日本は「ヘンな国」!?

 フランス国内で日本の評判が最近、芳しくない。例えば、高齢者の所在不明問題。「(神戸市内の)公的記録では100歳以上が847人」(ルモンド)、「100歳以上が数百人行方不明」(フィガロ)といった具合に仏紙で派手に報じられている。

 身分証明書や滞在許可証など「パピエ(証明書)」類がない限り、就職もアパートを借りることも法的に不可能なフランスでは信じられない事件だからだ。

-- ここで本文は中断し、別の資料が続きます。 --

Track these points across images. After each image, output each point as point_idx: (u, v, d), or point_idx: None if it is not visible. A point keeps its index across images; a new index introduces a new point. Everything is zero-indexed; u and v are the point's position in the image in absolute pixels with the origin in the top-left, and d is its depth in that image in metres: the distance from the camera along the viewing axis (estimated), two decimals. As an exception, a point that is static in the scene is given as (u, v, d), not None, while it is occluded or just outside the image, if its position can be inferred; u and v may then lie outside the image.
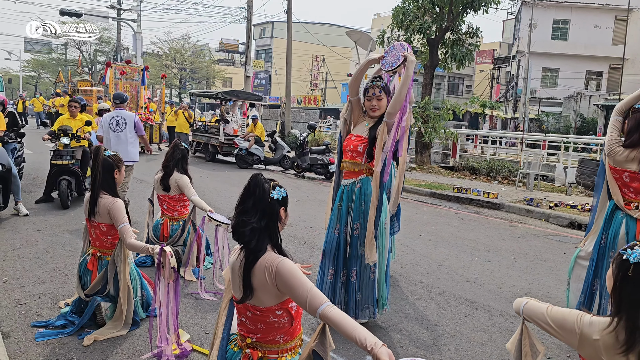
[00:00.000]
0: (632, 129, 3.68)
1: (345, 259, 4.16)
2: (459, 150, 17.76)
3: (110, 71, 16.89)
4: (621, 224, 3.72)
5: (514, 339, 2.43)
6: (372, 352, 1.84)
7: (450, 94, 47.03)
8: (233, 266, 2.31)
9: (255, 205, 2.24)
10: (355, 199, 4.10)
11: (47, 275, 5.04)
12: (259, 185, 2.25)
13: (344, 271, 4.17)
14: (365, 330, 1.93)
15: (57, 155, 8.17)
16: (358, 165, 4.10)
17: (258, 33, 58.34)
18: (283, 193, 2.29)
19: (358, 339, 1.90)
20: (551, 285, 5.63)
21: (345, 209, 4.16)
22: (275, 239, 2.26)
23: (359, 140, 4.08)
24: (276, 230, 2.27)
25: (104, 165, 3.86)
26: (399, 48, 4.00)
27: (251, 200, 2.24)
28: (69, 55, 49.93)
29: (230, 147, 15.70)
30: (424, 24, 15.64)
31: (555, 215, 9.42)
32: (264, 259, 2.19)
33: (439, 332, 4.25)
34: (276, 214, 2.26)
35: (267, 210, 2.23)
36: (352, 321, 1.99)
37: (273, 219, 2.25)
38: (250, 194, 2.25)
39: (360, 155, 4.06)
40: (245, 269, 2.22)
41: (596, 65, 36.89)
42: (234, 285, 2.31)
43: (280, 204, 2.27)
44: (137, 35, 26.84)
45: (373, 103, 4.04)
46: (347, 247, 4.16)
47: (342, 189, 4.21)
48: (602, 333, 1.96)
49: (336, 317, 2.00)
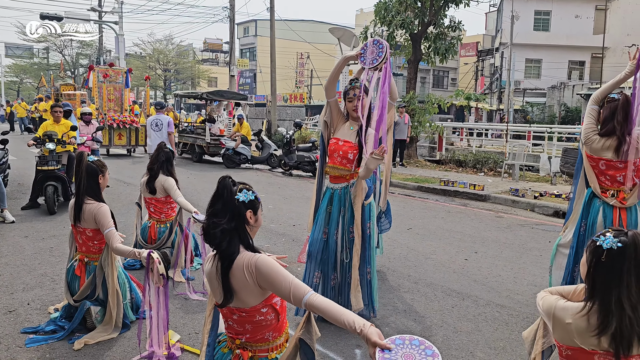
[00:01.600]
0: (608, 117, 3.77)
1: (337, 262, 4.17)
2: (445, 143, 17.90)
3: (93, 74, 16.74)
4: (599, 212, 3.82)
5: (530, 329, 2.52)
6: (361, 333, 1.88)
7: (436, 88, 47.25)
8: (209, 273, 2.30)
9: (224, 207, 2.25)
10: (350, 203, 4.12)
11: (36, 281, 5.04)
12: (227, 187, 2.26)
13: (335, 274, 4.19)
14: (352, 314, 1.97)
15: (42, 161, 8.12)
16: (348, 171, 4.13)
17: (242, 32, 58.16)
18: (250, 196, 2.28)
19: (347, 322, 1.94)
20: (536, 273, 5.73)
21: (337, 213, 4.16)
22: (246, 240, 2.27)
23: (348, 146, 4.09)
24: (245, 232, 2.27)
25: (88, 170, 3.87)
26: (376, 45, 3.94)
27: (220, 202, 2.26)
28: (51, 60, 49.39)
29: (217, 147, 15.69)
30: (406, 18, 15.72)
31: (540, 205, 9.55)
32: (240, 259, 2.20)
33: (426, 323, 4.32)
34: (243, 217, 2.26)
35: (235, 212, 2.25)
36: (338, 306, 2.02)
37: (240, 221, 2.26)
38: (219, 196, 2.26)
39: (350, 162, 4.09)
40: (223, 274, 2.23)
41: (578, 55, 37.30)
42: (214, 291, 2.31)
43: (246, 207, 2.26)
44: (119, 38, 26.66)
45: (355, 104, 4.07)
46: (338, 250, 4.16)
47: (332, 193, 4.21)
48: (574, 317, 2.03)
49: (322, 304, 2.04)
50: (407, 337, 1.89)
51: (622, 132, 3.67)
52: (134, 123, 16.85)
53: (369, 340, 1.85)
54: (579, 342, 2.02)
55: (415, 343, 1.85)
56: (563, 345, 2.10)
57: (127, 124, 16.64)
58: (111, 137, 16.34)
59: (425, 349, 1.82)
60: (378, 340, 1.83)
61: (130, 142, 16.91)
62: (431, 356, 1.78)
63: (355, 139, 4.09)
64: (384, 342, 1.83)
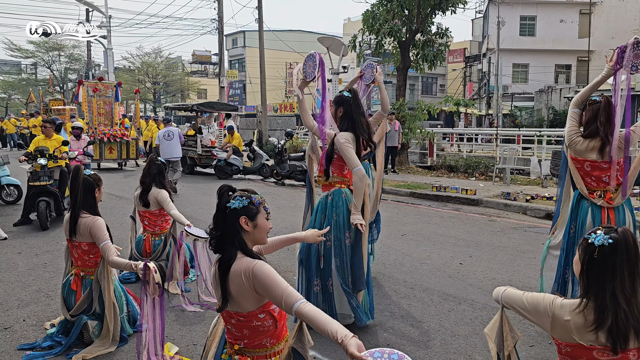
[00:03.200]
0: (590, 119, 3.84)
1: (319, 269, 4.15)
2: (436, 149, 17.99)
3: (83, 89, 16.72)
4: (587, 213, 3.87)
5: (492, 325, 2.52)
6: (342, 343, 1.89)
7: (425, 94, 47.57)
8: (212, 277, 2.38)
9: (218, 215, 2.33)
10: (328, 211, 4.15)
11: (31, 297, 5.01)
12: (222, 196, 2.34)
13: (318, 280, 4.18)
14: (337, 324, 1.98)
15: (34, 176, 8.08)
16: (322, 178, 4.17)
17: (230, 43, 58.24)
18: (244, 202, 2.30)
19: (330, 332, 1.95)
20: (531, 276, 5.77)
21: (319, 222, 4.18)
22: (244, 247, 2.30)
23: (322, 154, 4.19)
24: (240, 239, 2.30)
25: (85, 184, 3.88)
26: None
27: (217, 211, 2.34)
28: (39, 75, 49.21)
29: (209, 159, 15.67)
30: (394, 27, 15.85)
31: (532, 208, 9.62)
32: (239, 264, 2.24)
33: (424, 328, 4.34)
34: (234, 224, 2.29)
35: (227, 220, 2.30)
36: (325, 316, 2.04)
37: (235, 228, 2.29)
38: (218, 205, 2.35)
39: (322, 167, 4.15)
40: (220, 279, 2.28)
41: (564, 58, 37.73)
42: (216, 294, 2.37)
43: (239, 214, 2.29)
44: (107, 52, 26.66)
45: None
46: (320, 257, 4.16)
47: (319, 202, 4.27)
48: (572, 314, 2.07)
49: (310, 312, 2.06)
50: (387, 350, 1.88)
51: (605, 133, 3.74)
52: (125, 137, 16.81)
53: (347, 351, 1.86)
54: (578, 338, 2.06)
55: (394, 357, 1.84)
56: (562, 343, 2.13)
57: (117, 138, 16.60)
58: (102, 151, 16.29)
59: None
60: (355, 352, 1.83)
61: (122, 156, 16.86)
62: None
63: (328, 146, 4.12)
64: (360, 355, 1.82)
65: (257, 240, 2.37)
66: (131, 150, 17.00)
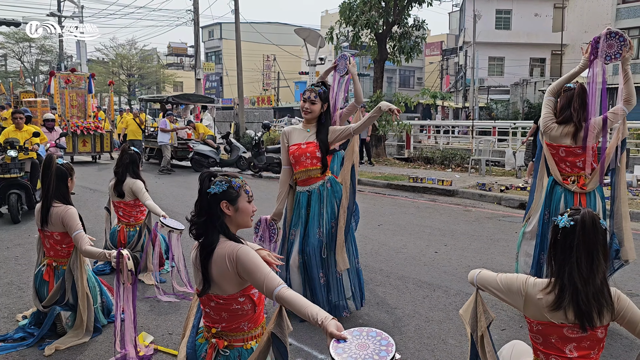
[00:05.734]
0: (564, 106, 3.94)
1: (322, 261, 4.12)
2: (413, 141, 18.13)
3: (55, 80, 16.36)
4: (560, 199, 3.97)
5: (467, 306, 2.58)
6: (322, 325, 1.94)
7: (402, 87, 47.80)
8: (193, 261, 2.39)
9: (199, 201, 2.35)
10: (329, 198, 4.13)
11: (2, 290, 4.92)
12: (202, 182, 2.36)
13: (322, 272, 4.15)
14: (317, 307, 2.03)
15: (4, 168, 7.89)
16: (318, 169, 4.11)
17: (207, 35, 57.67)
18: (223, 186, 2.31)
19: (310, 315, 2.00)
20: (504, 263, 5.88)
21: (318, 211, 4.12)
22: (226, 231, 2.33)
23: (313, 146, 4.07)
24: (222, 223, 2.32)
25: (58, 173, 3.81)
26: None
27: (198, 197, 2.36)
28: (9, 67, 48.02)
29: (185, 152, 15.53)
30: (371, 18, 15.88)
31: (506, 198, 9.78)
32: (222, 248, 2.26)
33: (398, 314, 4.39)
34: (215, 208, 2.30)
35: (208, 205, 2.31)
36: (304, 300, 2.09)
37: (216, 213, 2.31)
38: (199, 191, 2.36)
39: (319, 159, 4.08)
40: (202, 263, 2.30)
41: (539, 52, 38.29)
42: (196, 278, 2.39)
43: (218, 198, 2.30)
44: (80, 43, 26.14)
45: (306, 105, 4.08)
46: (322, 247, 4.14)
47: (309, 194, 4.16)
48: (543, 293, 2.14)
49: (290, 297, 2.09)
50: (365, 329, 1.92)
51: (578, 119, 3.84)
52: (99, 129, 16.53)
53: (326, 332, 1.91)
54: (549, 316, 2.13)
55: (372, 335, 1.88)
56: (534, 321, 2.20)
57: (91, 131, 16.32)
58: (75, 144, 15.99)
59: (381, 339, 1.85)
60: (335, 331, 1.88)
61: (95, 149, 16.57)
62: (385, 346, 1.80)
63: (316, 138, 4.09)
64: (340, 333, 1.87)
65: (240, 224, 2.39)
66: (105, 143, 16.72)
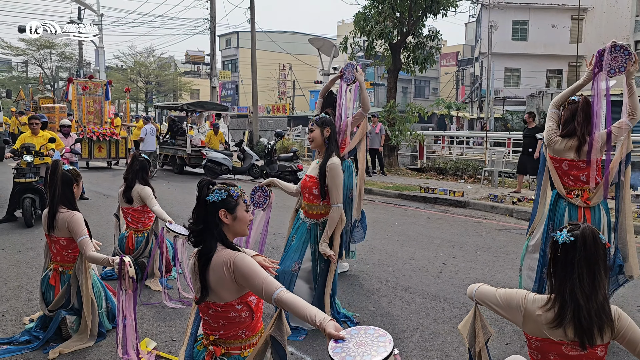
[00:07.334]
0: (568, 119, 3.90)
1: None
2: (427, 151, 18.05)
3: (73, 87, 16.63)
4: (564, 213, 3.92)
5: (465, 321, 2.56)
6: (320, 326, 1.98)
7: (417, 97, 47.79)
8: (191, 269, 2.42)
9: (198, 209, 2.37)
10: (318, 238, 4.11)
11: (11, 293, 4.99)
12: (200, 189, 2.38)
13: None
14: (315, 309, 2.06)
15: (20, 173, 8.03)
16: (316, 207, 4.10)
17: (223, 44, 58.22)
18: (222, 195, 2.32)
19: (309, 316, 2.03)
20: (512, 276, 5.82)
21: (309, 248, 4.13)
22: (224, 239, 2.34)
23: (312, 182, 4.05)
24: (220, 231, 2.33)
25: (64, 179, 3.87)
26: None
27: (196, 205, 2.38)
28: (30, 73, 48.88)
29: (198, 159, 15.66)
30: (385, 28, 15.91)
31: (518, 210, 9.68)
32: (220, 256, 2.28)
33: (402, 326, 4.36)
34: (214, 216, 2.32)
35: (206, 213, 2.33)
36: (303, 302, 2.12)
37: (214, 221, 2.32)
38: (198, 199, 2.38)
39: (317, 197, 4.06)
40: (200, 271, 2.32)
41: (556, 63, 38.02)
42: (194, 286, 2.40)
43: (217, 207, 2.32)
44: (99, 50, 26.55)
45: (308, 136, 4.15)
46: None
47: (309, 226, 4.17)
48: (542, 309, 2.11)
49: (289, 299, 2.12)
50: (363, 327, 1.95)
51: (582, 133, 3.80)
52: (115, 135, 16.74)
53: (325, 332, 1.94)
54: (548, 333, 2.10)
55: (370, 332, 1.91)
56: (533, 337, 2.17)
57: (107, 137, 16.54)
58: (91, 150, 16.23)
59: (379, 336, 1.88)
60: (333, 331, 1.92)
61: (111, 155, 16.79)
62: (383, 342, 1.83)
63: (317, 171, 4.04)
64: (338, 333, 1.91)
65: (237, 232, 2.41)
66: (120, 149, 16.94)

 むろん、信じ難い事件は仏国内でも起きる。仏北部の女性が実弟の葬儀の日、同じ敷地にある共同墓地内に、近くの町で1人暮らしをしているはずの息子の墓碑銘を発見した、という報道があった。女性が叔父の葬儀に出席するよう息子の留守番電話やアパートに伝言を残していたのに、息子は欠席していた。道理である。

 息子は約1カ月前に死亡し、死後3日後に近所の住民に発見された。遺体は警察の検視の結果、「自然死」と判明。共同墓地に埋葬されたというわけだ。

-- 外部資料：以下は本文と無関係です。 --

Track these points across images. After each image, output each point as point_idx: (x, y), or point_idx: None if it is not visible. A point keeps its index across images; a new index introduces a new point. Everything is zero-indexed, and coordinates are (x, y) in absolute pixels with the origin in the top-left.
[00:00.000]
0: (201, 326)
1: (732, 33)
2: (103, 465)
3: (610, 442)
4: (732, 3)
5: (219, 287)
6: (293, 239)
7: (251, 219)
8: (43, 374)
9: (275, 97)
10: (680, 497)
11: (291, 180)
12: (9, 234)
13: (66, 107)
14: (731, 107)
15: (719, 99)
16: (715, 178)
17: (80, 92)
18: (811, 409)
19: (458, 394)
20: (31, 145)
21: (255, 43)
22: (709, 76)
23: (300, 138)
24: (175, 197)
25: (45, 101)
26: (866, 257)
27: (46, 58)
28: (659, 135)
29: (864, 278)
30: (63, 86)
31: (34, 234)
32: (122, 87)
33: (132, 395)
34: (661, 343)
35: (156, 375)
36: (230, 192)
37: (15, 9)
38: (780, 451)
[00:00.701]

 女性はなぜ、近親者を捜して訃報(ふほう)を伝えてくれなかったのかと嘆き、警察を訴えると憤る。だが、「パピエ」のおかげで無縁仏にもならず、生年月日や死亡日入りの墓碑銘も刻まれた点で、「生ける屍(しかばね)」や年金詐欺の対象になるよりもはるかに人間的な事件だ。

 日本を「ヘンな国」視した報道はほかにもある。

 最新号の仏週刊誌ルポワンは「若者とウツ」の見出しで、30歳過ぎても就職せず、親のスネをかじって自室に引きこもる青年や、路上で派手なコスプレを披瀝(ひれき)する女性など、日本の若者の生態を特集している。

 背景として、「国内総生産(GDP)の200%もの公的債務」などに示される経済停滞からくる閉塞(へいそく)感などを挙げている。「30歳過ぎても未婚でいるのは世間体が悪いので少女返りしている」とのコスプレ解説には笑ってしまったが。

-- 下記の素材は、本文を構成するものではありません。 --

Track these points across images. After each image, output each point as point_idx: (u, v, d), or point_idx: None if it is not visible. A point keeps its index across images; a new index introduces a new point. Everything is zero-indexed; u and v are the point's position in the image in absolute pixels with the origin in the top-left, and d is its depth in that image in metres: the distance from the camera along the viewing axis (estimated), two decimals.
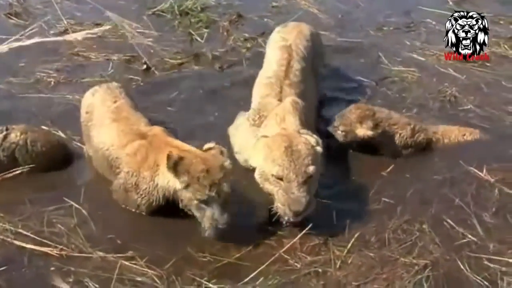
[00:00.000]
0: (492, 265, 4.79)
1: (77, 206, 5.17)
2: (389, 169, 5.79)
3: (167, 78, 7.16)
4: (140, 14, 8.39)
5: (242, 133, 5.75)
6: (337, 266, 4.76)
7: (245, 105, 6.26)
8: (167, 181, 4.92)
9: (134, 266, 4.71)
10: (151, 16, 8.41)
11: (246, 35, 8.07)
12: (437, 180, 5.65)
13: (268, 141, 5.16)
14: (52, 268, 4.66)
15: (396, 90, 7.05)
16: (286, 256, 4.82)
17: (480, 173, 5.63)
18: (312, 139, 5.18)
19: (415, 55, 7.71)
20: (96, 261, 4.74)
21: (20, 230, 4.96)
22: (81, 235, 4.93)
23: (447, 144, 6.06)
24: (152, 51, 7.62)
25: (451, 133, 6.11)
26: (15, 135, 5.56)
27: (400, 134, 5.96)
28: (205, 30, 8.15)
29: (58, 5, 8.32)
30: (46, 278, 4.58)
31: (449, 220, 5.17)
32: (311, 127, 5.62)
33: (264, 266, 4.71)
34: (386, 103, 6.65)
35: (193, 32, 8.05)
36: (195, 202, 4.76)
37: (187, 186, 4.76)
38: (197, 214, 4.83)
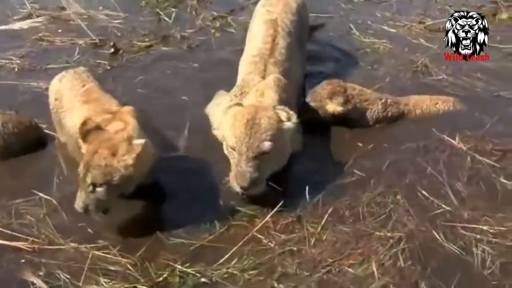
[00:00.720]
0: (466, 233, 4.79)
1: (46, 197, 5.08)
2: (364, 141, 5.75)
3: (136, 61, 7.06)
4: None
5: (222, 109, 5.64)
6: (312, 243, 4.72)
7: (216, 85, 6.24)
8: None
9: (107, 255, 4.64)
10: None
11: (215, 13, 7.97)
12: (411, 149, 5.63)
13: (236, 111, 5.13)
14: (23, 261, 4.59)
15: (368, 62, 7.03)
16: (259, 236, 4.78)
17: (453, 141, 5.63)
18: (284, 113, 5.13)
19: (386, 27, 7.68)
20: (68, 252, 4.67)
21: None
22: (52, 226, 4.85)
23: (419, 115, 6.04)
24: (119, 34, 7.52)
25: (422, 103, 6.09)
26: None
27: (371, 110, 5.93)
28: (173, 9, 8.04)
29: None
30: (16, 273, 4.49)
31: (423, 191, 5.16)
32: (292, 105, 5.55)
33: (237, 247, 4.66)
34: (358, 75, 6.66)
35: (160, 12, 7.94)
36: None
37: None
38: None
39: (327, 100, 5.86)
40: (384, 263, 4.57)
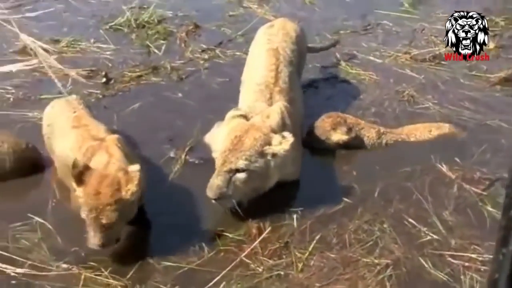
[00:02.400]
0: (454, 261, 4.85)
1: (41, 221, 5.13)
2: (356, 167, 5.90)
3: (127, 91, 7.12)
4: (97, 29, 8.36)
5: (226, 118, 5.64)
6: (299, 268, 4.77)
7: (206, 114, 6.32)
8: None
9: (99, 277, 4.69)
10: (108, 30, 8.34)
11: (204, 46, 8.05)
12: (399, 176, 5.72)
13: (234, 125, 5.24)
14: (13, 282, 4.62)
15: (355, 92, 7.11)
16: (247, 260, 4.83)
17: (441, 169, 5.73)
18: (278, 138, 5.19)
19: (372, 57, 7.78)
20: (60, 275, 4.71)
21: None
22: (46, 249, 4.89)
23: (414, 143, 6.15)
24: (110, 65, 7.57)
25: (415, 131, 6.23)
26: None
27: (368, 137, 6.09)
28: (163, 42, 8.12)
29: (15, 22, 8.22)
30: None
31: (409, 219, 5.23)
32: (297, 133, 5.63)
33: (225, 271, 4.70)
34: (344, 106, 6.73)
35: (150, 45, 8.02)
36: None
37: (80, 196, 4.72)
38: None
39: (331, 131, 6.04)
40: None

 ここ10年来、フランスでは日本マンガがブームで、毎年開かれるマンガやアニメの大展示会、「ジャパン・エキスポ」には今年、3日間で約18万の入場者があった。会場や周辺で見られたコスプレ姿には確かに、30歳過ぎはいなかった。「マンガ」がすでに仏語になったのに続き、「ヒキコモリ」や「コスプレ」までそうなりつつあり、嘆かわしいというほかない。

 「中国が日本に代わって第2位の経済大国に」のニュースもトップ級だった。中国の成長率を名目ベースで年率10%、日本を2%と仮定したら、年内に中国のGDPが日本を上回るという一部アナリストの試算を大げさに報じた結果だ。

 日本では、ギリシャ危機とともにユーロ危機が盛んに報じられ、ユーロ消滅、欧州迷走といった解説も幅をきかせていたが、ユーロや欧州への懐疑論が根強い「アングロサクソン情報」(フィヨン仏首相)に振り回された感は否めない。気がつけば円高危機がそれに取って代わり、日本政府の無策や政府不在も指摘されている。

 サルコジ仏大統領はバカンス明けの恒例の大使会議の冒頭演説で、フランスが11月から20カ国・地域(G20)首脳会合の、来年1月からは主要8カ国(G8)首脳会議の議長国になるとし、「独自かつ正当かつ将来の建設現場に不可欠な衝撃を与えるために必要な決定能力を擁する」とG20重視を強調。G20の「事務局長創設」や国際通貨制度の改革を目指し、「専門家によるセミナー」を中国で開催することも提唱した。

 演説で、中国は何回か登場したのに対し、G8重視の日本には、「ユーロ圏の公的財政は米国や日本よりもかなり損害が少ない」という形で1回、言及されただけ。今のフランスの対日評価はそんなところか。